→ WHAT NEEDS TO BE DONE: Your output should be everything below from the line containing "Læs om Alle verdens lande. Vi" down to the line containing "24-100 Puławy", both ends included, copied exactly, with pictures left out.

→ DATA EXTRACT:
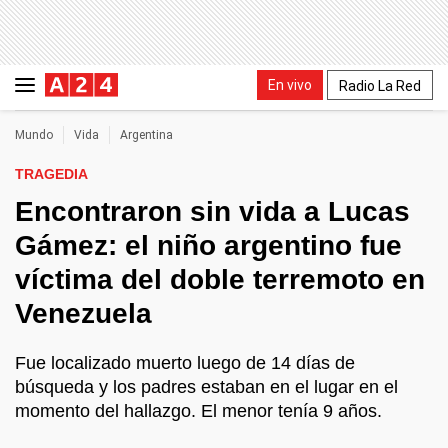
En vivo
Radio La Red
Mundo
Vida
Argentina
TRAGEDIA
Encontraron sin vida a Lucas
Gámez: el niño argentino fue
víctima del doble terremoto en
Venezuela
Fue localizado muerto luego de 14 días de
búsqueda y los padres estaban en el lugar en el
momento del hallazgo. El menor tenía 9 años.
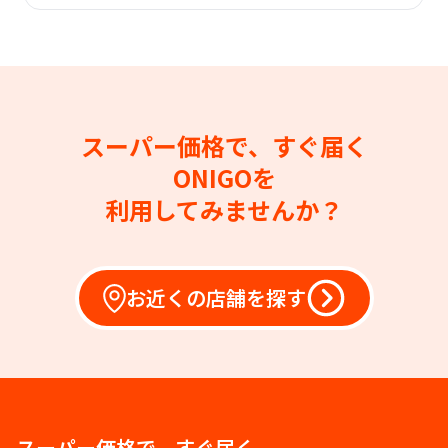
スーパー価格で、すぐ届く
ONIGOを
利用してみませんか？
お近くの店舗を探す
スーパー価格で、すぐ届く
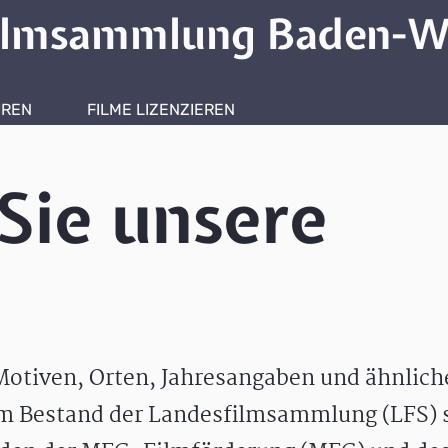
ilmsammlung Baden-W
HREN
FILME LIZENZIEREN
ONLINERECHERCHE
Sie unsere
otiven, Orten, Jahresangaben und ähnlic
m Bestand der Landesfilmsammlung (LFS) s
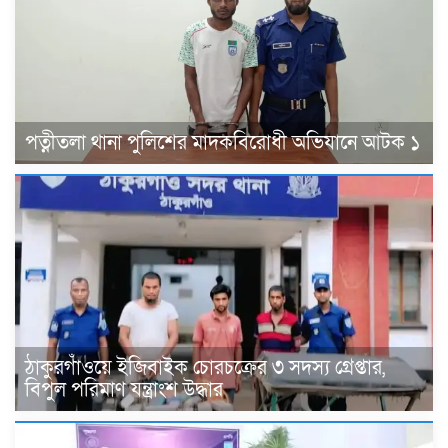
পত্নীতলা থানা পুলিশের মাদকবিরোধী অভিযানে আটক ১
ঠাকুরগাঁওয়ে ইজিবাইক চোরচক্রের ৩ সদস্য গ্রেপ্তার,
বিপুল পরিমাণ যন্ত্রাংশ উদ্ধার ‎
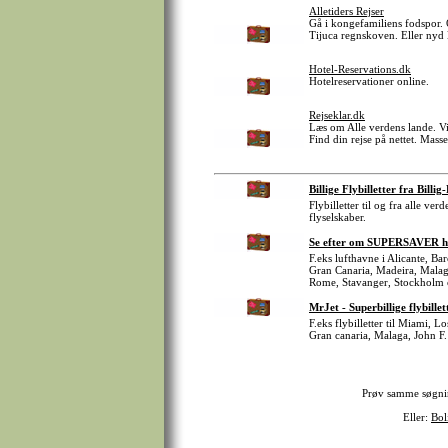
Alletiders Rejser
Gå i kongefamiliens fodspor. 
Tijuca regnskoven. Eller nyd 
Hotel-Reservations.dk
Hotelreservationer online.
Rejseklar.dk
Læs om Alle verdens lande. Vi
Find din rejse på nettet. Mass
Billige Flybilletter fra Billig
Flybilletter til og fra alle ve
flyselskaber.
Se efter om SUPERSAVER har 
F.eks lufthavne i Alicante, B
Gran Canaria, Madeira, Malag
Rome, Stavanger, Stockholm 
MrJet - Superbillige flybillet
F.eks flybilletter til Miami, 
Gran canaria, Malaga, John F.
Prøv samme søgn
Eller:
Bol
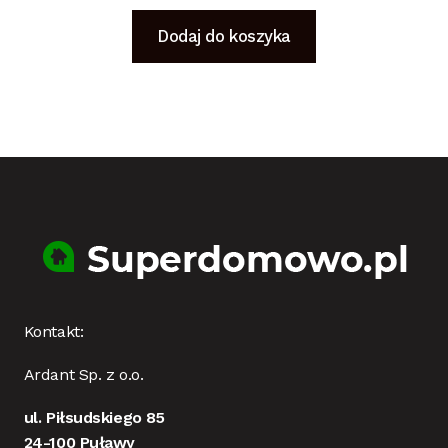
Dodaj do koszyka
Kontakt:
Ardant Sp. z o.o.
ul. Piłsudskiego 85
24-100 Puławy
---
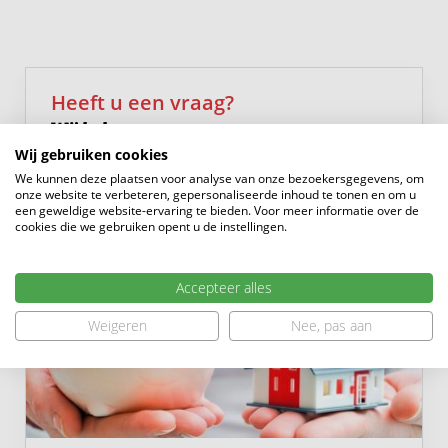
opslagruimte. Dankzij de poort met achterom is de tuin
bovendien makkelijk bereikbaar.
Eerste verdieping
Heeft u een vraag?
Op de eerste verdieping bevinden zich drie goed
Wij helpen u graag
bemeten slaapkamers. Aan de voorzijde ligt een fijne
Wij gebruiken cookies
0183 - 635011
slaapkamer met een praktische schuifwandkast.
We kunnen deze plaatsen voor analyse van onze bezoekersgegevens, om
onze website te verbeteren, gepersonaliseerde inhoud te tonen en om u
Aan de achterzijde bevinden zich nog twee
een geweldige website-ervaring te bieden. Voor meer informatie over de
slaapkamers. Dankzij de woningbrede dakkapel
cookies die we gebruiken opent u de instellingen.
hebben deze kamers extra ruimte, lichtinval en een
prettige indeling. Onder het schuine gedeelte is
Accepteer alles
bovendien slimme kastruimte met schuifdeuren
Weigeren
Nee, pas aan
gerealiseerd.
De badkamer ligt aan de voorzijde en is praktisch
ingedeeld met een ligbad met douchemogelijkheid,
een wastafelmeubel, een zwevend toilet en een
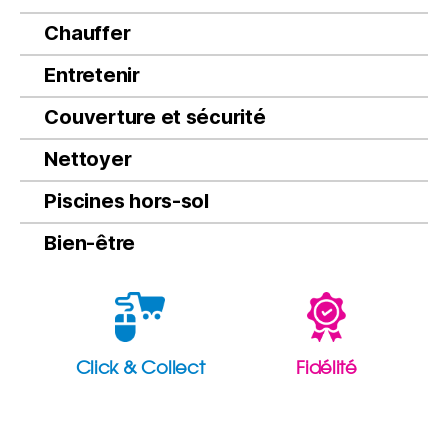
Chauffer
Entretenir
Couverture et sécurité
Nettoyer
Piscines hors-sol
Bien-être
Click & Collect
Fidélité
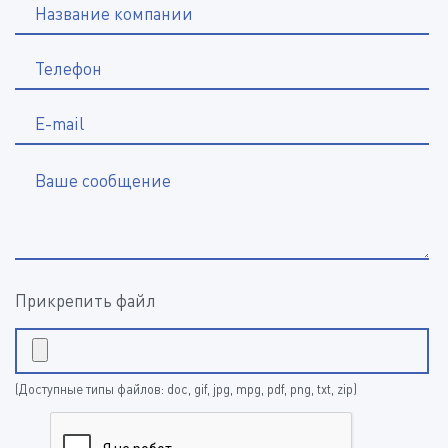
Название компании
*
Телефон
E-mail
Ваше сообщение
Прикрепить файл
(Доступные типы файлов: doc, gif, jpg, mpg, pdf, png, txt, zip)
==
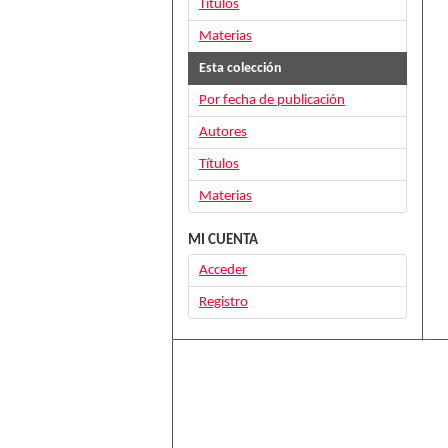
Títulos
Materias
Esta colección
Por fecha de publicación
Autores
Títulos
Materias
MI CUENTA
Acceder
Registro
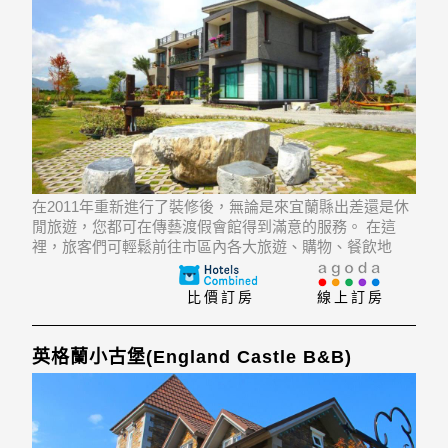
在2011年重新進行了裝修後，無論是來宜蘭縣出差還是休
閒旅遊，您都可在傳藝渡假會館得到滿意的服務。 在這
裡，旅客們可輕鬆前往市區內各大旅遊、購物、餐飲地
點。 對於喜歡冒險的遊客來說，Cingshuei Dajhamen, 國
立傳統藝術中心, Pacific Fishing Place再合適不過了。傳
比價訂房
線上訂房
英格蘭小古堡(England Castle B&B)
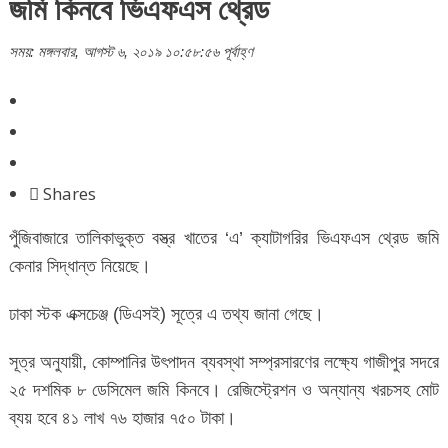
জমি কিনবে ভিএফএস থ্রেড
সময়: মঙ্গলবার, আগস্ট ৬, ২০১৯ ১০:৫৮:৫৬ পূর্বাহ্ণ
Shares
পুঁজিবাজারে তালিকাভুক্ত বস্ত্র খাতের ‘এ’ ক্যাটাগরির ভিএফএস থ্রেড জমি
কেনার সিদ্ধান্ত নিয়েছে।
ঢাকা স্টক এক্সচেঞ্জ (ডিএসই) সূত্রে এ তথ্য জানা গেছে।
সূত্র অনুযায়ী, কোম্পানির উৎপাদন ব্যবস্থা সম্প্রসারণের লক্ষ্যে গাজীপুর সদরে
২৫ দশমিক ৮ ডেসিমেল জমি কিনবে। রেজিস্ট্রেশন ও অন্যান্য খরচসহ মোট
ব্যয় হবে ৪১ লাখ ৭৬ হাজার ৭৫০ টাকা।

→ RESPONSE AREA:
Læs om Alle verdens lande. Vi
Find din rejse på nettet. Mass
Billige Flybilletter fra Billig
Flybilletter til og fra alle ve
flyselskaber.
Se efter om SUPERSAVER har 
F.eks lufthavne i Alicante, B
Gran Canaria, Madeira, Malag
Rome, Stavanger, Stockholm 
MrJet - Superbillige flybillet
F.eks flybilletter til Miami, 
Gran canaria, Malaga, John F.
Prøv samme søgn
Eller:
Bol
Dodaj do koszyka
Kontakt:
Ardant Sp. z o.o.
ul. Piłsudskiego 85
24-100 Puławy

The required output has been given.